ABCら,浮遊植物の反射スペクトルで生命探査を促進

著者: 梅村 舞香

アストロバイオロジーセンター(ABC)は,水面上に葉を広げる浮遊植生の反射スペクトルが,水の豊富な惑星における生命探査の有力な指標となる可能性について明らかにした。(ニュースリリース)。

地球と類似した環境の惑星では陸上植物が示す特徴的な反射スペクトルを生命の指標として検出することが期待されているが,地球よりも水が豊富で地表のほとんどが海洋で覆われた惑星では地球と同じような陸上植生の発達は期待できない。

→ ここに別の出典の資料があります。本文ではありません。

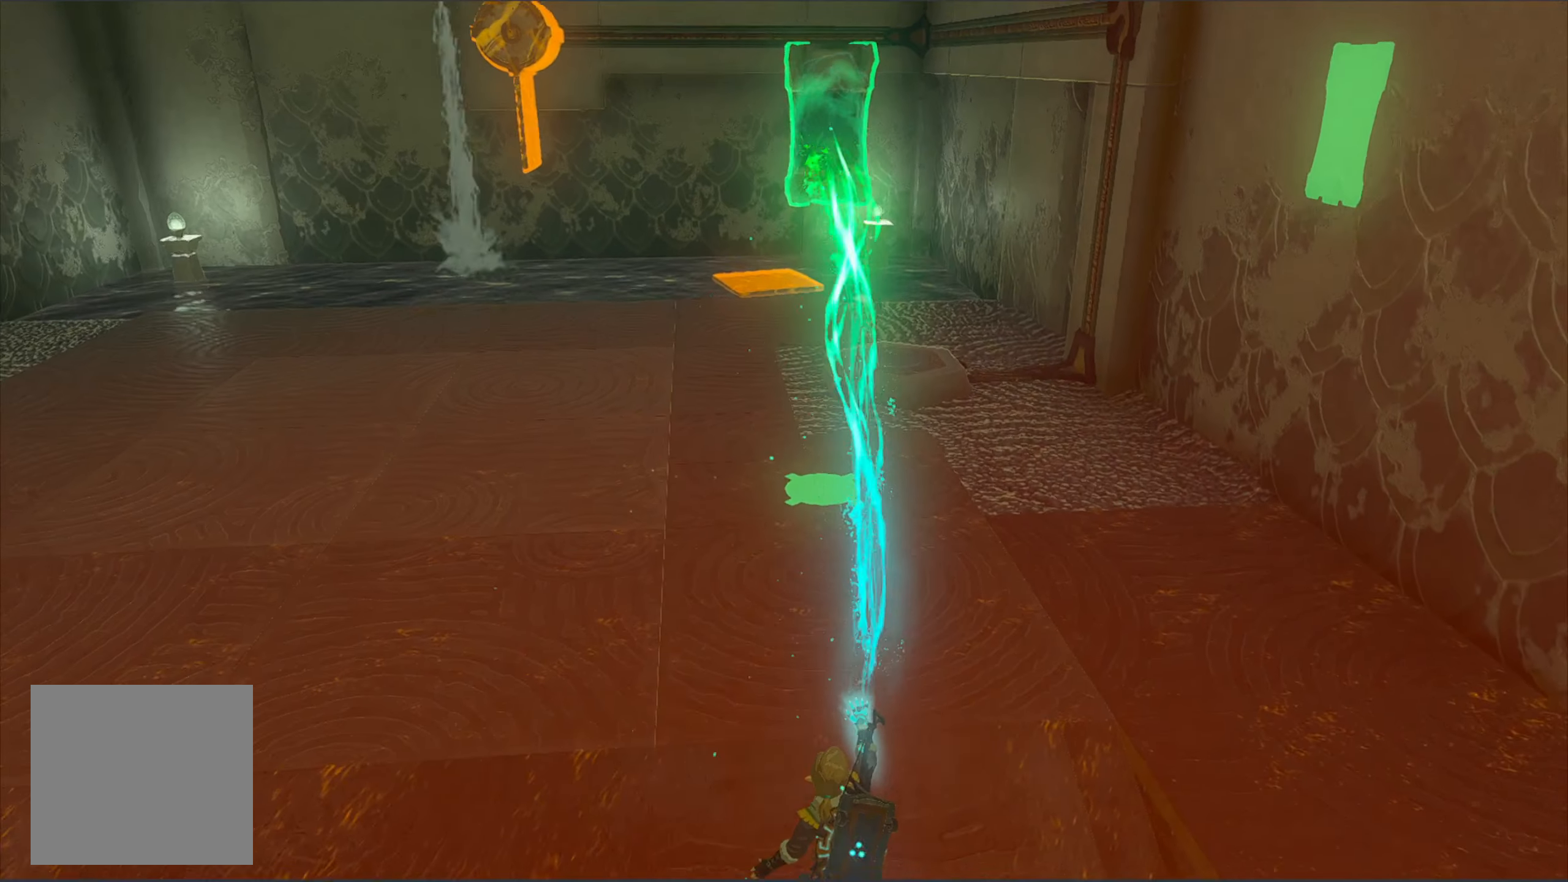
{"buttons": [], "left_stick": "up", "right_stick": "center", "events": [[267, "left_stick", "up"]]}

生命の誕生に不可欠な水が豊富にある海洋惑星における生命探査の可能性を広げるため,この研究では水面上に浮遊する植物による反射スペクトルの特徴とその検出可能性を検証した。

研究グループは,浮遊植物の反射スペクトルを実験室での個葉の測定から衛星リモートセンシングによる湖沼植生の測定まで異なるスケールで調査し,その特徴を明らかにした。

浮水葉の形態は種によって大きく異なるものの,一般的な傾向として,陸上植物と同等以上のレッドエッジ(陸上植物が示す特徴的な反射スペクトル)を示した。浮力を高めるための空気を多く含む葉肉組織や撥水性を高めるための表皮構造によりレッドエッジが強調されると考えられるという。葉を水に浮かべた状態での反射率測定では,濡れることにより若干反射率が低下するが,水中に沈む水草に比べて顕著なレッドエッジを確認した。

しかしながら,実際の自然環境下での大規模な観測では,群落密度が低く水面に重ならずに葉を広げる浮遊植生のレッドエッジは,密度の高い陸上植生に比べて低下する。衛星リモートセンシングによる反射率画像から,正規化植生指数(NDVI)を指標としてレッドエッジの大きさを比較した場合,湖沼の浮遊植生は周囲の森林植生より低い値を示した。

温帯域にある日本では発達した浮遊植生は夏季にのみ存在し,冬季に消失するため,通年で平均化した場合,NDVIは更に小さく検出困難になる。一方で,NDVIの最小値と最大値の変動幅は浮遊植生の方が森林植生より顕著だった。

そこで,NDVIの周期変動に着目して日本全国148か所の湖沼を対象とした大規模な解析を行なったところ,冬季と夏季でマイナスからプラスに変化する浮遊植生に特徴的な季節変動パターンが確認された。浮遊植物は水に濡れることにより反射率が低下するものの,水自体の反射率がより低く安定しているために,植生の増減が高感度に検出できたと考えられる。

研究グループは,水面に浮遊する植物のような光合成生物の進化が地球以外の惑星においても普遍的であれば,より水が豊富な海洋惑星に拡大することができるとしている。